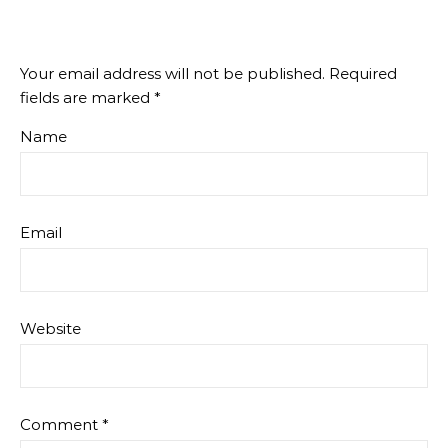
Your email address will not be published.
Required
fields are marked
*
Name
Email
Website
Comment
*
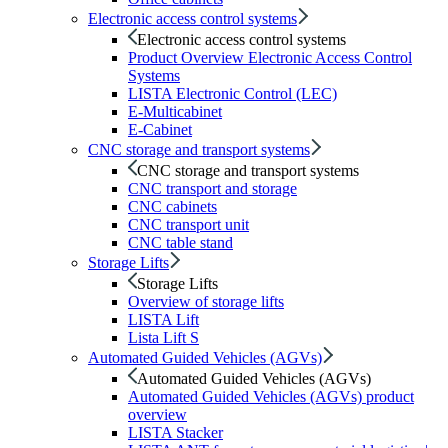
Electronic access control systems
Electronic access control systems
Product Overview Electronic Access Control
Systems
LISTA Electronic Control (LEC)
E-Multicabinet
E-Cabinet
CNC storage and transport systems
CNC storage and transport systems
CNC transport and storage
CNC cabinets
CNC transport unit
CNC table stand
Storage Lifts
Storage Lifts
Overview of storage lifts
LISTA Lift
Lista Lift S
Automated Guided Vehicles (AGVs)
Automated Guided Vehicles (AGVs)
Automated Guided Vehicles (AGVs) product
overview
LISTA Stacker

- [WORK ORDER]
Whatever pictures the entries contain, omit them, and write the rest out exactly.

- [ANSWER SPACE]
Your email address will not be published.
Required
fields are marked
*
Name
Email
Website
Comment
*
Electronic access control systems
Electronic access control systems
Product Overview Electronic Access Control
Systems
LISTA Electronic Control (LEC)
E-Multicabinet
E-Cabinet
CNC storage and transport systems
CNC storage and transport systems
CNC transport and storage
CNC cabinets
CNC transport unit
CNC table stand
Storage Lifts
Storage Lifts
Overview of storage lifts
LISTA Lift
Lista Lift S
Automated Guided Vehicles (AGVs)
Automated Guided Vehicles (AGVs)
Automated Guided Vehicles (AGVs) product
overview
LISTA Stacker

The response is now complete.